WORK INSTRUCTIONS ->
1. Summarize the 5-level paging boot patch in two sentences.
2. Pick up the 5-level paging boot patch after its last shown line and carry it on.

DOCUMENT TEXT ->
This patch addresses a shortcoming in current boot process on machines
that supports 5-level paging.

If a bootloader enables 64-bit mode with 4-level paging, we might need to
switch over to 5-level paging. The switching requires the disabling
paging. It works fine if kernel itself is loaded below 4G.

But if the bootloader put the kernel above 4G (not sure if anybody does
this), we would lose control as soon as paging is disabled, because the
code becomes unreachable to the CPU.

This patch implements a trampoline in lower memory to handle this
situation.

We only need the memory for a very short time, until the main kernel
image sets up own page tables.

We go through the trampoline even if we don't have to: if we're already
in 5-level paging mode or if we don't need to switch to it. This way the
trampoline gets tested on every boot.

Signed-off-by: Kirill A. Shutemov <kirill.shutemov@linux.intel.com>
---
 arch/x86/boot/compressed/head_64.S | 69 +++++++++++++++++++++++++++++---------
 1 file changed, 53 insertions(+), 16 deletions(-)

diff --git a/arch/x86/boot/compressed/head_64.S b/arch/x86/boot/compressed/head_64.S
index 836ed319e995..33d7e72f3943 100644
--- a/arch/x86/boot/compressed/head_64.S
+++ b/arch/x86/boot/compressed/head_64.S
@@ -307,11 +307,27 @@ ENTRY(startup_64)
 
 	/*
 	 * At this point we are in long mode with 4-level paging enabled,
-	 * but we want to enable 5-level paging.
+	 * but we might want to enable 5-level paging or vice versa.
 	 *
-	 * The problem is that we cannot do it directly. Setting LA57 in
-	 * long mode would trigger #GP. So we need to switch off long mode
-	 * first.
+	 * The problem is that we cannot do it directly. Setting or clearing
+	 * CR4.LA57 in long mode would trigger #GP. So we need to switch off
+	 * long mode and paging first.
+	 *
+	 * We also need a trampoline in lower memory to switch over from
+	 * 4- to 5-level paging for cases when the bootloader puts the kernel
+	 * above 4G, but didn't enable 5-level paging for us.
+	 *
+	 * The same trampoline can be used to switch from 5- to 4-level paging
+	 * mode, like when starting 4-level paging kernel via kexec() when
+	 * original kernel worked in 5-level paging mode.
+	 *
+	 * For the trampoline, we need the top page table to reside in lower
+	 * memory as we don't have a way to load 64-bit values into CR3 in
+	 * 32-bit mode.
+	 *
+	 * We go though the trampoline even if we don't have to: if we're
+	 * already in a desired paging mode. This way the trampoline code gets
+	 * tested on every boot.
 	 */
 
 	/* Make sure we have GDT with 32-bit code segment */
@@ -336,13 +352,18 @@ ENTRY(startup_64)

PROVIDED INFORMATION ->
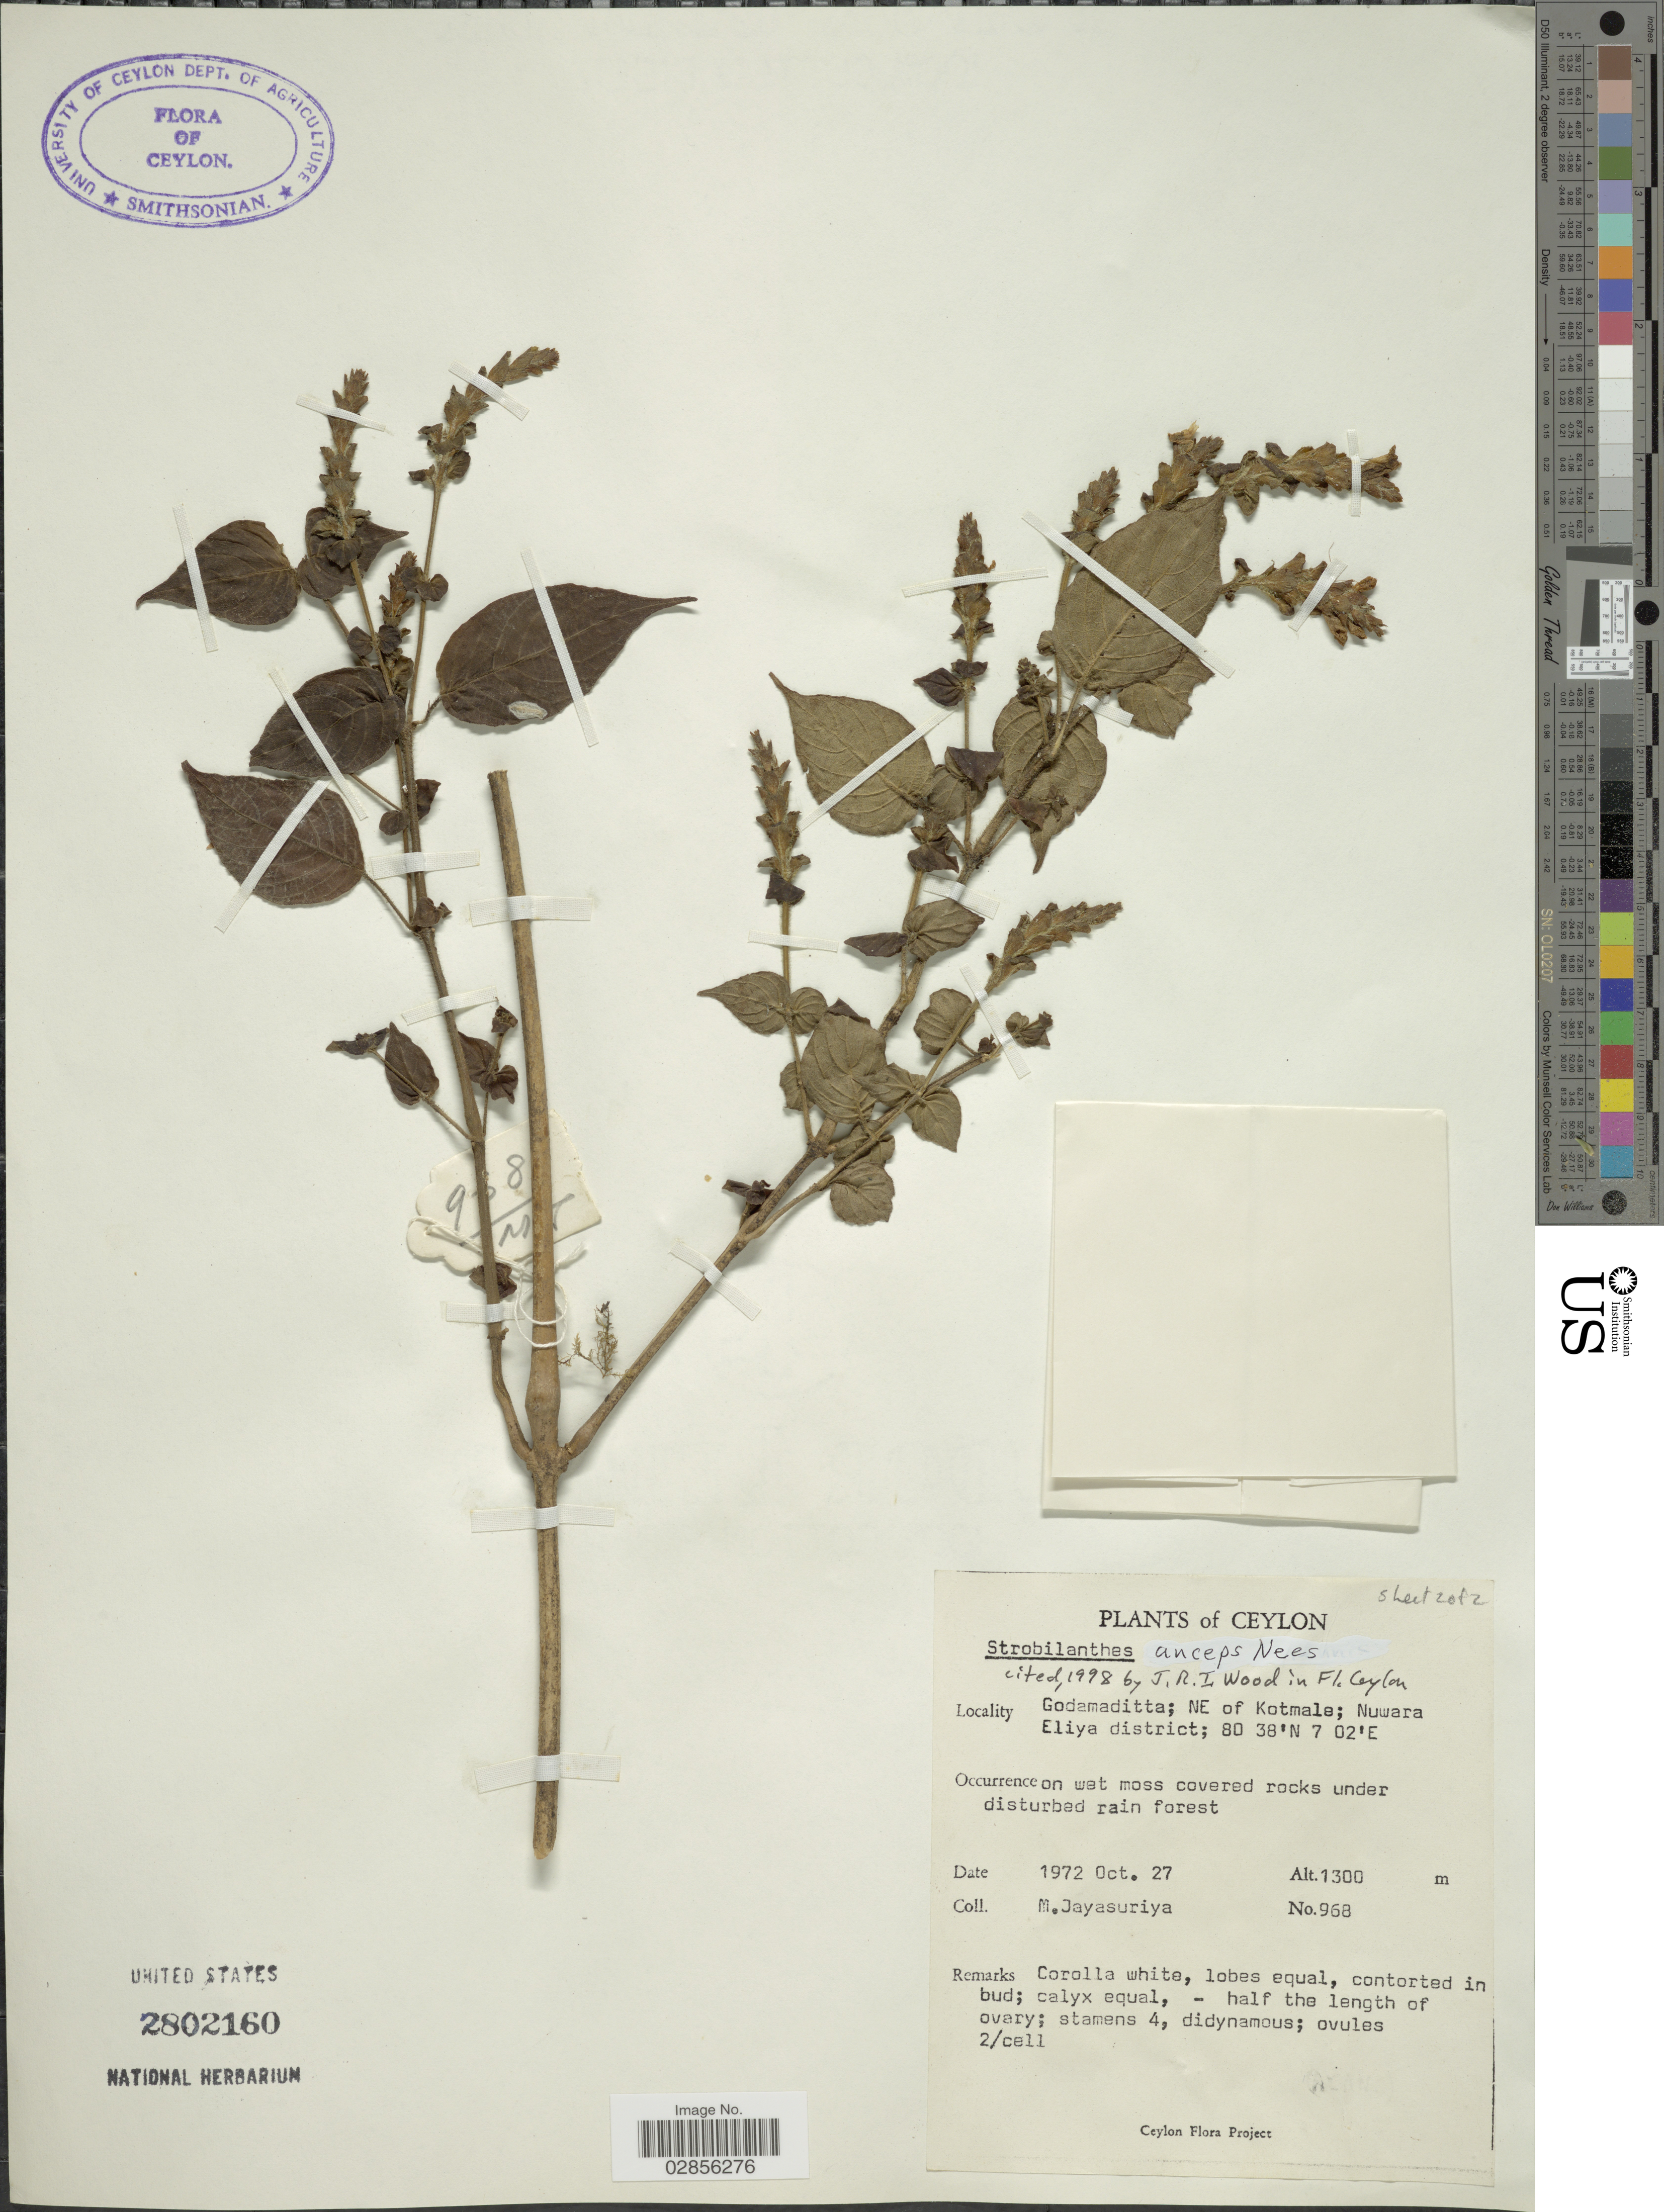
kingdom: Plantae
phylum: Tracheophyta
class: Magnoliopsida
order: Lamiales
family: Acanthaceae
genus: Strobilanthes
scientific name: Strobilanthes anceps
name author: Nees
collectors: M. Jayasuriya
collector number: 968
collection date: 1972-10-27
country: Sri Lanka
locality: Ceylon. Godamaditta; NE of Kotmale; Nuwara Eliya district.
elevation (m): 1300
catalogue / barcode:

FINAL ANSWERS ->
1. The patch adds a trampoline in lower memory so that machines supporting 5-level paging can switch paging modes during boot even when the bootloader has put the kernel above 4G, where disabling paging would otherwise make the code unreachable to the CPU. The trampoline is used on every boot, even when no switch is needed, so that it gets tested, and it can also switch from 5- to 4-level paging, as when kexec() starts a 4-level paging kernel from one running in 5-level mode.

2.
 	/* Save the trampoline address in RCX */
 	movq	%rax, %rcx
 
+	/*
+	 * Load the address of trampoline_return() into RDI.
+	 * It will be used by the trampoline to return to the main code.
+	 */
+	leaq	trampoline_return(%rip), %rdi
 
 	/* Switch to compatibility mode (CS.L = 0 CS.D = 1) via far return */
 	pushq	$__KERNEL32_CS
-	leaq	compatible_mode(%rip), %rax
+	leaq	TRAMPOLINE_32BIT_CODE_OFFSET(%rax), %rax
 	pushq	%rax
 	lretq
-lvl5:
+trampoline_return:
 	/* Restore the stack, the 32-bit trampoline uses its own stack */
 	leaq	boot_stack_end(%rbx), %rsp
 
@@ -492,8 +513,14 @@ relocated:
 	jmp	*%rax
 
 	.code32
+/*
+ * This is the 32-bit trampoline that will be copied over to low memory.
+ *
+ * RDI contains the return address (might be above 4G).
+ * ECX contains the base address of the trampoline memory.
+ * Non zero RDX on return means we need to enable 5-level paging.
+ */
 ENTRY(trampoline_32bit_src)
-compatible_mode:
 	/* Set up data and stack segments */
 	movl	$__KERNEL_DS, %eax
 	movl	%eax, %ds
@@ -534,24 +561,34 @@ compatible_mode:
 1:
 	movl	%eax, %cr4
 
-	/* Calculate address we are running at */
-	call	1f
-1:	popl	%edi
-	subl	$1b, %edi
+	/* Calculate address of paging_enabled() once we are executing in the trampoline */
+	leal	paging_enabled - trampoline_32bit_src + TRAMPOLINE_32BIT_CODE_OFFSET(%ecx), %eax
 
-	/* Prepare stack for far return to Long Mode */
+	/* Prepare the stack for far return to Long Mode */
 	pushl	$__KERNEL_CS
-	leal	lvl5(%edi), %eax
-	push	%eax
+	pushl	%eax
 
-	/* Enable paging back */
+	/* Enable paging again */
 	movl	$(X86_CR0_PG | X86_CR0_PE), %eax
 	movl	%eax, %cr0
 
 	lret
 
+	.code64
+paging_enabled:
+	/* Return from the trampoline */
+	jmp	*%rdi
+
+	/*
+         * The trampoline code has a size limit.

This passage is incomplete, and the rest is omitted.